Why You Can Be Committed

You can be committed if you have a mental illness and your mental illness is causing you to be:

  • dangerous to yourself (i.e. attempting suicide),
  • dangerous to other people (i.e. attacking other people),
  • suffering serious physical injury because you cannot take care of yourself (i.e. not eating enough food to stay healthy). This is sometimes called gravely disabled.

Your Rights at Your Commitment Hearing

At your commitment hearing, you have:

  • the right to receive notice that there is going to be a commitment hearing.
  • the right have an attorney at the hearing. The court is required to provide you with an attorney if you cannot afford one.
  • the right to be at the hearing — unless you are too disruptive.
  • the right to talk.
  • the right to ask others to talk for you.

(UT Code §62A-15-631 (2015)(8)(1)(request another examiner) (9)(a) attorney (9)(b) opportunity to appear, testify and witnesses ).

The Commitment Hearing

Most commitment hearings are held at the hospital. At the hearing, you will sit at a table with your attorney. The attorney for the state and the examiners sit at another table. The judge sits at yet another table The state is required to have two examiners evaluate you to see if you are dangerous or gravely disabled.

(UT Code §62A-15-631 (2015)(4) (notice) (8)(a)(two examiners))

The attorney for the state will ask the examiners to talk about you. Your attorney might ask you to talk. Your attorney might also ask other people to talk. It is your attorney’s job to present your point of view.

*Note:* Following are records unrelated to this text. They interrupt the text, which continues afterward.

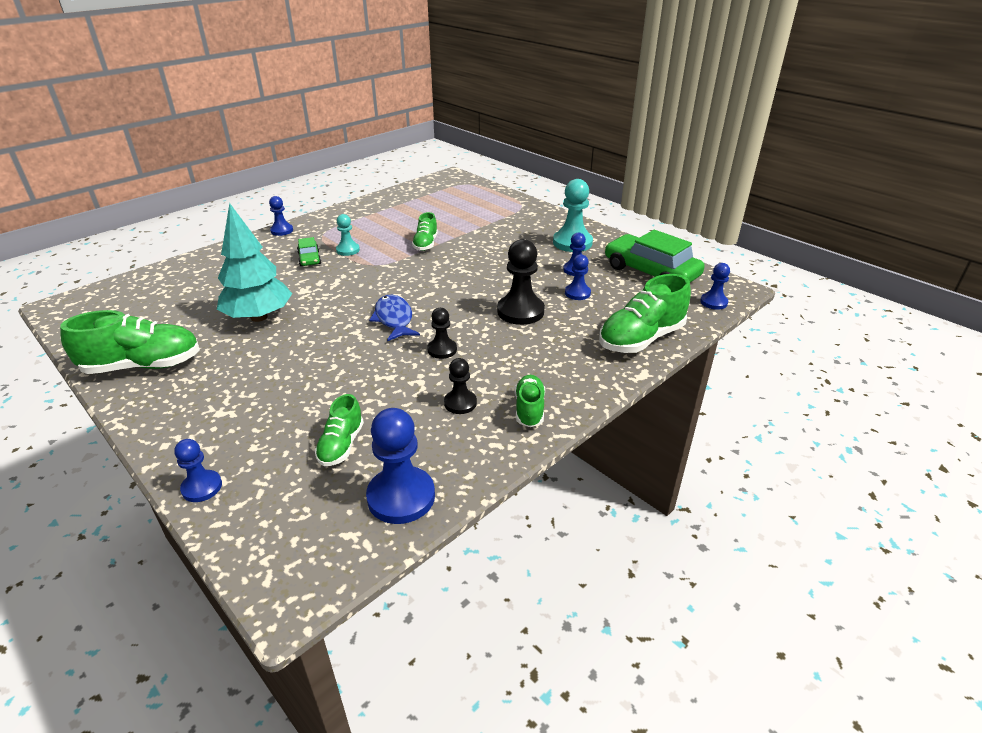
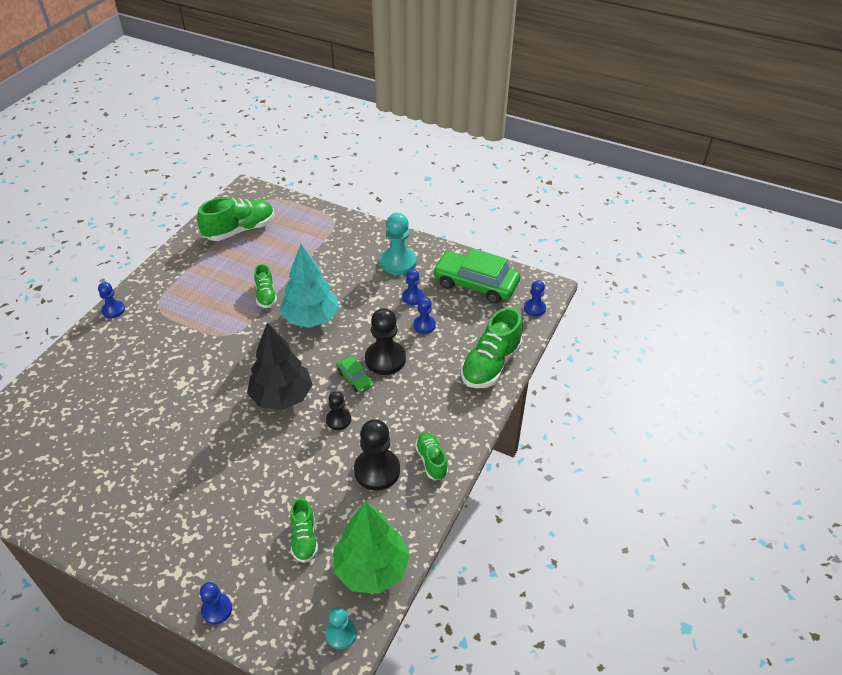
camera: 20 degrees left, 10 degrees up
green shoe [60,310,200,374] -> green shoe moved to [197,197,274,241]
turquoise tree [217,203,292,322] -> turquoise tree moved to [280,244,339,328]
green car [297,237,321,266] -> green car moved to [336,356,374,393]
turquoise pawn [336,214,360,256] -> turquoise pawn moved to [325,606,356,649]
blue pawn [366,408,435,524] -> green tree [333,501,410,594]
blue fish [369,295,420,341] -> black tree [247,322,313,410]
black pawn [444,358,477,414] -> black pawn [354,419,400,490], size x1.75

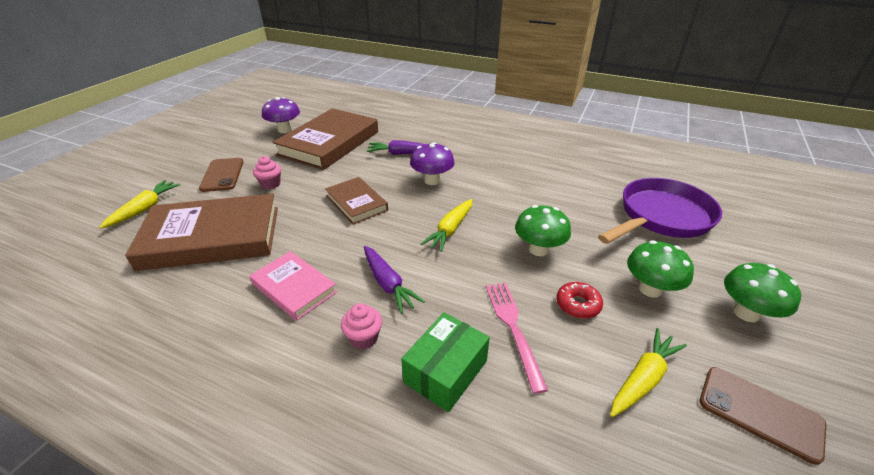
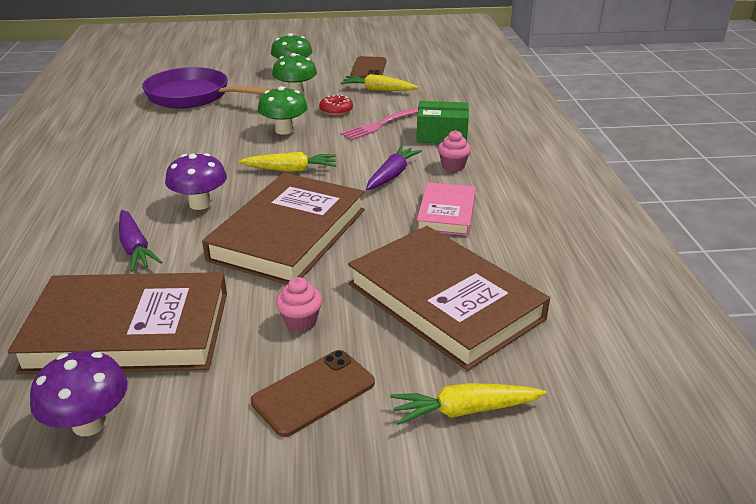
camera: 120 degrees left, 5 degrees down
brown book [325,177,388,224] -> brown book [202,173,365,284], size x1.84

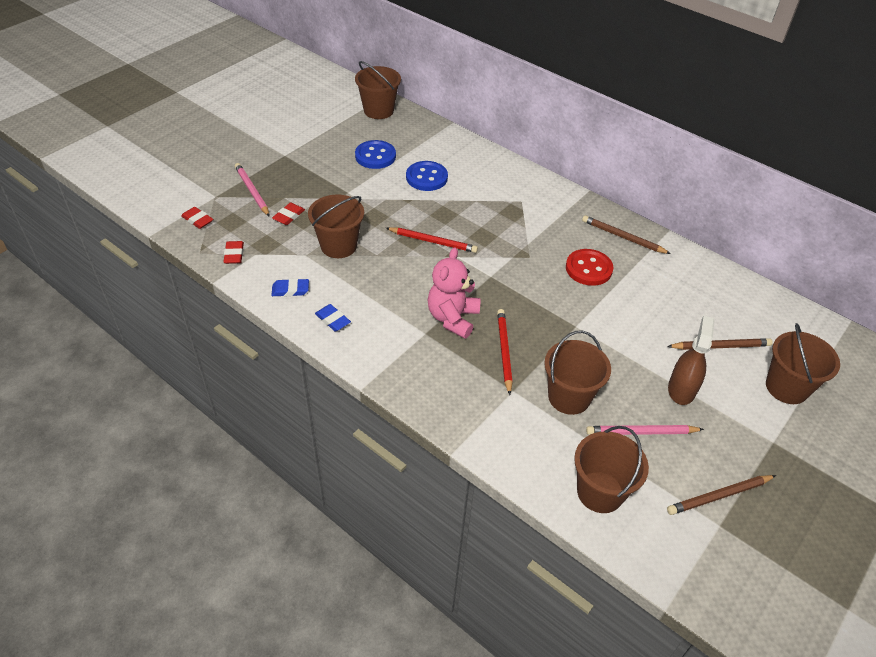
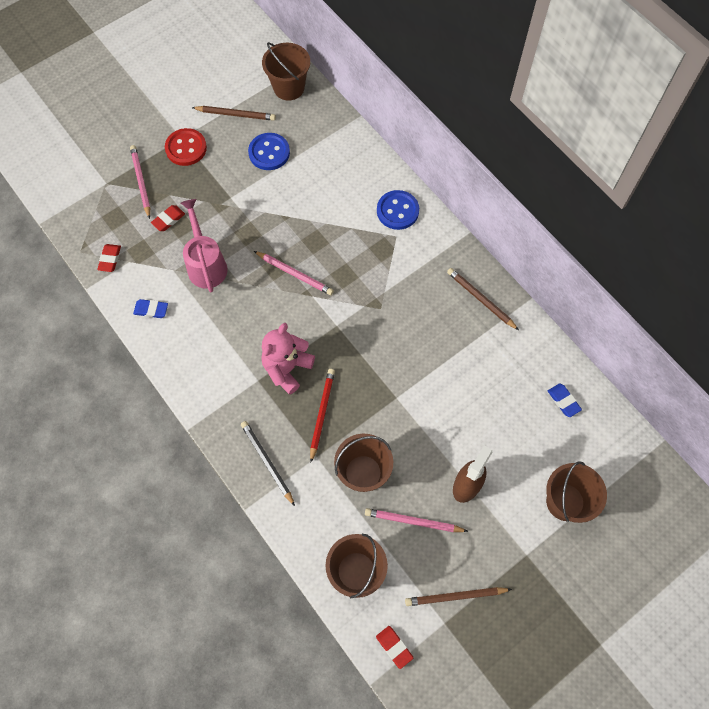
camera: 15 degrees right, 20 degrees up
red eraser [181,207,213,229] -> red eraser moved to [376,626,413,669]
brown bucket [308,195,364,258] -> pink watering can [181,199,228,292]
blue eraser [315,304,351,331] -> blue eraser moved to [548,383,582,417]
red pencil [386,227,478,253] -> pink pencil [254,251,334,295]
blue button [406,161,448,191] -> blue button moved to [377,190,419,230]
red button [566,249,613,286] -> red button moved to [165,128,207,166]
brown pencil [667,338,773,350] -> brown pencil moved to [192,106,276,121]
none -> black pencil [241,421,295,506]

Possible Outcomes of the Commitment Hearing

At the commitment hearing, the judge could decide to discharge you or to commit you. If you are committed, you are not committed to a particular hospital. You are committed to your local community mental health agency (i.e. Valley Mental Health, or Wasatch Mental Health.).

Length of the Commitment

Most people have a six (6) month commitment. However, this does not mean that you have to stay in the hospital for the entire six months. If you get better and the treatment team decides you are ready to leave the hospital, you can leave before the six months are over. Some people have “indeterminate” commitments. This usually happens to people who have been committed several times in the past. An indeterminate commitment means that you do not have hearings every six months. However, a person with an indeterminate commitment can ask to have their commitment reviewed. (UT Code §62A-15-631 (2015)(11)(a)  “When the individual is not under an order of commitment at the time of the hearing, that period may not exceed six months without benefit of a review hearing. Upon such a review hearing, to be commenced prior to the expiration of the previous order, an order for commitment may be for an indeterminate period…”).

What You Can Do

If you disagree with the judge’s decision to commit you, you can do the following:

  • File a written appeal of the judge’s order. You have to do this within thirty (30) days of the date the commitment order was signed.
  • Write to the court to request a rehearing or modification of the commitment order.
  • File a written petition for “habeas corpus,” which means that you ask the judge to remove you from the hospital. You do not have the right to have an attorney help you with any of these appeals. Staff from the Disability Law Center (DLC) is prohibited from helping you with these appeals.